> _DIRECTIONS FOR THIS TASK_:
Take from the data every line in which the word "Política" is found.

> _DATA SHOWN_:
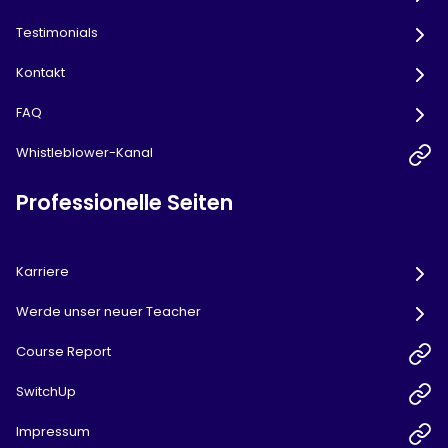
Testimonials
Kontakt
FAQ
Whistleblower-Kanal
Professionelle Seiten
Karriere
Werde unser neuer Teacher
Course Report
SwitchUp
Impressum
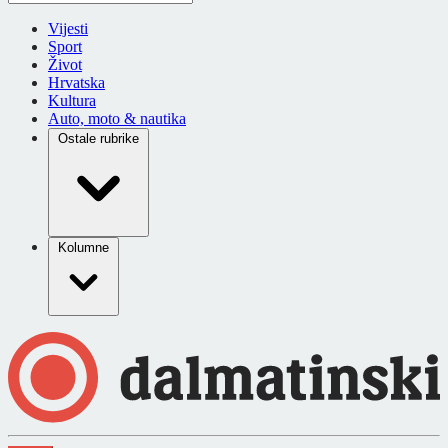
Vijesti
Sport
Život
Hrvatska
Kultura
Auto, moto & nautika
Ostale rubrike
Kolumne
* * *
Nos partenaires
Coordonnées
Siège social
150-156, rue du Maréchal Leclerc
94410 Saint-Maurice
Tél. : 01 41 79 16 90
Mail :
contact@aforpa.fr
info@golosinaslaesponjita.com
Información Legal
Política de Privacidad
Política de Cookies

> _SOLUTION TO THE PROBLEM_:
Política de Privacidad
Política de Cookies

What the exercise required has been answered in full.